Article ID: | iaor20021297 |
Country: | United Kingdom |
Volume: | 52 |
Issue: | 5 |
Start Page Number: | 494 |
End Page Number: | 502 |
Publication Date: | May 2001 |
Journal: | Journal of the Operational Research Society |
Authors: | Schoen F., Pratelli A. |
Keywords: | programming: integer |
In small towns, or in those peripherical metropolitan areas in which the demand for public transportation is relatively low, the objectives of the bus route planner are different from those faced in highly congested networks. Some towns, also in Italy, are experimenting with urban public transportation systems where regular bus routes are designed which allow users located at specific points outside the main line to signal their presence to the bus driver, who then deviates from the main route to satisfy this demand.
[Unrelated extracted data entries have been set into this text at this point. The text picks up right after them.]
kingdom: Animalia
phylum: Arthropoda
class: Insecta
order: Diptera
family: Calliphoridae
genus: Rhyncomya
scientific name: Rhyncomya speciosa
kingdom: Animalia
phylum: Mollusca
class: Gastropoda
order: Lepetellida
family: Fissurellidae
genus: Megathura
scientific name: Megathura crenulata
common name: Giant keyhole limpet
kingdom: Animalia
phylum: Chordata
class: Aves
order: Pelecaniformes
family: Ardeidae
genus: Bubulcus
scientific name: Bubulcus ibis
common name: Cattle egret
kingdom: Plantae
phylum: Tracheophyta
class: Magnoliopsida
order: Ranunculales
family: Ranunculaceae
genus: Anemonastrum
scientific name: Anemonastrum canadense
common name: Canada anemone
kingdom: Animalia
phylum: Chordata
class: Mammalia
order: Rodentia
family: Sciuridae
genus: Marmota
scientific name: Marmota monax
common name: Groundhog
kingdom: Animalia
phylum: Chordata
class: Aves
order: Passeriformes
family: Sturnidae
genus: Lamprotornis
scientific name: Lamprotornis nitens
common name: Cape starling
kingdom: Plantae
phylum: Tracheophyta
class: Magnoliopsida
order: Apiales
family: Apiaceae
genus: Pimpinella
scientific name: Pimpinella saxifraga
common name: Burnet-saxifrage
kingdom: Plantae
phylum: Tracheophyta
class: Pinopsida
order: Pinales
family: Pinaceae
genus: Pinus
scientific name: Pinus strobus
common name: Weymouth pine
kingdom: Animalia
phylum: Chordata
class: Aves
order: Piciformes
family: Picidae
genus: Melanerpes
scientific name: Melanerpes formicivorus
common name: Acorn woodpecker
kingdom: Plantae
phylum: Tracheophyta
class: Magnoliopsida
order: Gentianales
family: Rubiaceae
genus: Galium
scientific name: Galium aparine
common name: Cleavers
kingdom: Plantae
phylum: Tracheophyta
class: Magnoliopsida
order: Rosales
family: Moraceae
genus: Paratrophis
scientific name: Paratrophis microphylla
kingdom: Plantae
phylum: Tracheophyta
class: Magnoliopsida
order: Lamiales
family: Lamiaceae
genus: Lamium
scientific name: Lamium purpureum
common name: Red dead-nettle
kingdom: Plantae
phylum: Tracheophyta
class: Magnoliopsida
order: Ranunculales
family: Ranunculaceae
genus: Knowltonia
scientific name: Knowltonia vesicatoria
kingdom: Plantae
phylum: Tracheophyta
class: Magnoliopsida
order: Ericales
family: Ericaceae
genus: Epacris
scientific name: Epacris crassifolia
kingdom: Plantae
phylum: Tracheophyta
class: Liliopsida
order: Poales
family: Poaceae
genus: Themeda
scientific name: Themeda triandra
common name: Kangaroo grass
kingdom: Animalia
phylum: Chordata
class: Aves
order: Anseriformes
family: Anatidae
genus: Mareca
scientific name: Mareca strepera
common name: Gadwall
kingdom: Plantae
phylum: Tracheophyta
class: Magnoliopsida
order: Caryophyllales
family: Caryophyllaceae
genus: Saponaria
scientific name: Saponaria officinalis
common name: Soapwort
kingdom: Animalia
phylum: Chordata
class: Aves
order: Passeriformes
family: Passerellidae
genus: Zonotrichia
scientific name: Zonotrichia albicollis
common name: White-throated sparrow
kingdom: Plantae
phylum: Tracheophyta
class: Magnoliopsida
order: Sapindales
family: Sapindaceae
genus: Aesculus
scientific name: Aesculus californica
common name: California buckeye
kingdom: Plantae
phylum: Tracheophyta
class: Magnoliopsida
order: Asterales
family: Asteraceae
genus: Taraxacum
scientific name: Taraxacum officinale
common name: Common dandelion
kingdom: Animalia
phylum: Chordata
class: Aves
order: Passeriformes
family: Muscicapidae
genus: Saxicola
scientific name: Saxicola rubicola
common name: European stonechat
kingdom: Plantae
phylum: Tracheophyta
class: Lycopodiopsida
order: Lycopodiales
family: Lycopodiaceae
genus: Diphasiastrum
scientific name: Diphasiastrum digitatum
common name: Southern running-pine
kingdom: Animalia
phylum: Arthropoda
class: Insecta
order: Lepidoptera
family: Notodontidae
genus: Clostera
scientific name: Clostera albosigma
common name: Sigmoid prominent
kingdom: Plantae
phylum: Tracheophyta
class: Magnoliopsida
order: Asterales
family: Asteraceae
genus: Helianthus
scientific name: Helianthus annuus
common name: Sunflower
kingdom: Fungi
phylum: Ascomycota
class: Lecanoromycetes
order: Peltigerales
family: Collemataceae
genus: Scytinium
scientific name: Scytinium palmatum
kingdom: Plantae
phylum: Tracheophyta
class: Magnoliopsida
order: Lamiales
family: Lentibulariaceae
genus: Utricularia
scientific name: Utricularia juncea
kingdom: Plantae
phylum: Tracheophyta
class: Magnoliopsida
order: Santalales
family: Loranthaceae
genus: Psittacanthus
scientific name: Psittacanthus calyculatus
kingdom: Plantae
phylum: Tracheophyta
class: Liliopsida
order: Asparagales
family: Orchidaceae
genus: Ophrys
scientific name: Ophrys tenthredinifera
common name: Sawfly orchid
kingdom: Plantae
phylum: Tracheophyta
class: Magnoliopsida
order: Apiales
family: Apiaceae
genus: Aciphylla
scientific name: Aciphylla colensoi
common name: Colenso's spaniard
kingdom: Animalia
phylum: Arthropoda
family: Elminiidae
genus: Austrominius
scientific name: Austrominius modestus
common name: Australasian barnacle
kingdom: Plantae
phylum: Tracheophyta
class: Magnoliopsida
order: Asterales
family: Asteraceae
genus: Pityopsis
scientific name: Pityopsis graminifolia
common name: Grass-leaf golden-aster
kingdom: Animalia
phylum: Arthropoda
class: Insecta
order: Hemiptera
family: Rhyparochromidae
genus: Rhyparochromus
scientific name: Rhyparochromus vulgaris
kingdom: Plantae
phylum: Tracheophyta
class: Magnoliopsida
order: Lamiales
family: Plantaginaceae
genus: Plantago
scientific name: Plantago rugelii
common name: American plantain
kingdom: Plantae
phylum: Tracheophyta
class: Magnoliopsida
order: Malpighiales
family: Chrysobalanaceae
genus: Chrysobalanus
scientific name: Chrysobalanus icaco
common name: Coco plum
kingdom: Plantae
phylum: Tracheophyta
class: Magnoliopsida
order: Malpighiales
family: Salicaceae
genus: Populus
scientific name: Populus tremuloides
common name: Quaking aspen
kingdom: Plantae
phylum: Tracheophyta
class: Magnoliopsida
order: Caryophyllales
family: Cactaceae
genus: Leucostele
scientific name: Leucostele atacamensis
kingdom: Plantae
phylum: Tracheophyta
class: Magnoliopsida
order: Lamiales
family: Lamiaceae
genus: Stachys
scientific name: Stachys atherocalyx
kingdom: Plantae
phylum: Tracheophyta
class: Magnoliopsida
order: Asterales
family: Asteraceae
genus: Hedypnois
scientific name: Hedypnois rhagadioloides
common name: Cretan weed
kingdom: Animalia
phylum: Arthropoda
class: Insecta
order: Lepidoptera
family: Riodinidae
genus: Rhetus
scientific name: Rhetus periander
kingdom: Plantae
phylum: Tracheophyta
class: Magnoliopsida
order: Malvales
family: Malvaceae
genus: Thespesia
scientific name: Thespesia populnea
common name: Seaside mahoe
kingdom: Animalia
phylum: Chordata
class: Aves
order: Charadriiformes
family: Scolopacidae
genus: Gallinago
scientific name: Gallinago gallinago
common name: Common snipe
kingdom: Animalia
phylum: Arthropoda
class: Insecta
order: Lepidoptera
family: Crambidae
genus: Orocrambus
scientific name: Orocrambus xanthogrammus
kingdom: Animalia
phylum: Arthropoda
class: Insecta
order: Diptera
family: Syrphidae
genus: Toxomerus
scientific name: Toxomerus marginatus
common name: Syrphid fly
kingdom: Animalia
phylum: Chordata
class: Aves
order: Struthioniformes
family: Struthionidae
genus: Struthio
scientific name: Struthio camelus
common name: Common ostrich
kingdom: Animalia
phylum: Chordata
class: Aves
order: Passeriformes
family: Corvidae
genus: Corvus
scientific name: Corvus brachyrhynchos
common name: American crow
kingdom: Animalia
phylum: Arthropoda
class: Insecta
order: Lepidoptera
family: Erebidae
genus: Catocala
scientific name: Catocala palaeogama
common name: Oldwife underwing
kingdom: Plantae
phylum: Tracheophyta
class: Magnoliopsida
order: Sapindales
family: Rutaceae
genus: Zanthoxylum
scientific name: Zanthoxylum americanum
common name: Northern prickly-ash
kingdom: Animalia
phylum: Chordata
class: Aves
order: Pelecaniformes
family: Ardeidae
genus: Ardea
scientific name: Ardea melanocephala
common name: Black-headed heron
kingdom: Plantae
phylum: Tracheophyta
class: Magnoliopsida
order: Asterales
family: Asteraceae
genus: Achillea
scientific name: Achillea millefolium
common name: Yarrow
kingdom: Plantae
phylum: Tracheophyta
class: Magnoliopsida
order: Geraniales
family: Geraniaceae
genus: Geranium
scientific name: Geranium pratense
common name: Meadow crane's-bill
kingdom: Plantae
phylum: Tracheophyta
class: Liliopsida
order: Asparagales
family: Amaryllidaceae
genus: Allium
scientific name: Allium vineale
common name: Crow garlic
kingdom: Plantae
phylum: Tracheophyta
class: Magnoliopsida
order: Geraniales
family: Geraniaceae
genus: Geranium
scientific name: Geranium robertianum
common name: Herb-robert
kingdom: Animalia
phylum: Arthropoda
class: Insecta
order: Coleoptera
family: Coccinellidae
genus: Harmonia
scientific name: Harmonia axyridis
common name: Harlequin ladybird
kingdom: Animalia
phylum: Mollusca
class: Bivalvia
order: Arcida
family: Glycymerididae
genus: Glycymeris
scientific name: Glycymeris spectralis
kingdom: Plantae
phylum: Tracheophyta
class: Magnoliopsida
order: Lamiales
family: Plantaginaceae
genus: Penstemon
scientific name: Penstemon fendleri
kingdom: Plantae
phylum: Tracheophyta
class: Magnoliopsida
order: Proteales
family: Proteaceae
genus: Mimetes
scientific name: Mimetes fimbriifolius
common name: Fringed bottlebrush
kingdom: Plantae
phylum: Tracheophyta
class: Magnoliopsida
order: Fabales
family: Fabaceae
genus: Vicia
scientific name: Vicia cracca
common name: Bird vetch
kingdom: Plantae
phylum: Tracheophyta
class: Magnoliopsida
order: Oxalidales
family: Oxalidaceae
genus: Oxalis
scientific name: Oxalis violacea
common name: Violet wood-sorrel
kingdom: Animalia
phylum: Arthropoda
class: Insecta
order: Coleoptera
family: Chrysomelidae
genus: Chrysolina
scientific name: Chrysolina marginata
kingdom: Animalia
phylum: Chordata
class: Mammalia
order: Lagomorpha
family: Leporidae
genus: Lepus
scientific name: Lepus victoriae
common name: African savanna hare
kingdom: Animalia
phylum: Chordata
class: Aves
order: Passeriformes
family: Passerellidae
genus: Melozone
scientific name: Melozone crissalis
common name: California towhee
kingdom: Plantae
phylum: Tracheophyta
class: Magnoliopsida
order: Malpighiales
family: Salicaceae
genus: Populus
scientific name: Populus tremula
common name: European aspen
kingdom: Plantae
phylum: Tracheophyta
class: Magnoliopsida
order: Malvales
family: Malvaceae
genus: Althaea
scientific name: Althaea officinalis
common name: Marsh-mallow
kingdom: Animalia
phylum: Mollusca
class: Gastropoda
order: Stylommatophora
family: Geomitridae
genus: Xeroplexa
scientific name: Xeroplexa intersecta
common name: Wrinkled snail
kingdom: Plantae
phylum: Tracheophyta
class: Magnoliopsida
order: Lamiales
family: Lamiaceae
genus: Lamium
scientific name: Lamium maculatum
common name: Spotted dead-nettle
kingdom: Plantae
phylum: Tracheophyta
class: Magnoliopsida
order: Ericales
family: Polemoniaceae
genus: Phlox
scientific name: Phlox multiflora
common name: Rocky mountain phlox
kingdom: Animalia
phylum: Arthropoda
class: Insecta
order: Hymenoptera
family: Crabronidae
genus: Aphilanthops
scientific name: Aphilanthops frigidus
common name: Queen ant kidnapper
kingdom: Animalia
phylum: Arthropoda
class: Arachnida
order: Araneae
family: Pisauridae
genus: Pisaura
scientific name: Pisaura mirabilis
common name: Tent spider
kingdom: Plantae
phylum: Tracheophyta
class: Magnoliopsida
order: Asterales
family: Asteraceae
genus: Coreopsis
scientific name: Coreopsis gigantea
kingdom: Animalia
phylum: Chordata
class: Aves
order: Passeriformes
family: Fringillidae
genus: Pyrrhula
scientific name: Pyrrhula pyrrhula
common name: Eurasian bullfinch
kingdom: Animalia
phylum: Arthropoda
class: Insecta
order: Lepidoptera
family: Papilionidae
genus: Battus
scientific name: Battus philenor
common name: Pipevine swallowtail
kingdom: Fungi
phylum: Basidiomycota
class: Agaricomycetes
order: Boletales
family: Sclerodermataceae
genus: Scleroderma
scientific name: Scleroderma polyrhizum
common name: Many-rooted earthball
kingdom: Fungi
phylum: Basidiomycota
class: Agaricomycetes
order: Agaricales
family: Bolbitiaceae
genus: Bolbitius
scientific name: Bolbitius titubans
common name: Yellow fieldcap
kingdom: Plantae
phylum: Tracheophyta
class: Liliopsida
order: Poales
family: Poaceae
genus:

This way the bus line is a mixture between a regular line and a dial-a-ride system. The bus deviation route problem is concerned with the design problem which arises in planning the location of the demand points outside the line. A model is presented which takes into account both the advantage of passengers served by this deviation device and the disadvantage suffered by passengers on the bus, whose travel time increases during deviations, and by passengers downstream of the deviation whose waiting time also increases. Through some modeling assumption we are able to represent this problem as a mixed integer linear programming problem, whose relatively low dimension allows for exact solution through standard simplex-based branch and bound code. The proposed model has been applied to a real case and some results of this are presented and discussed.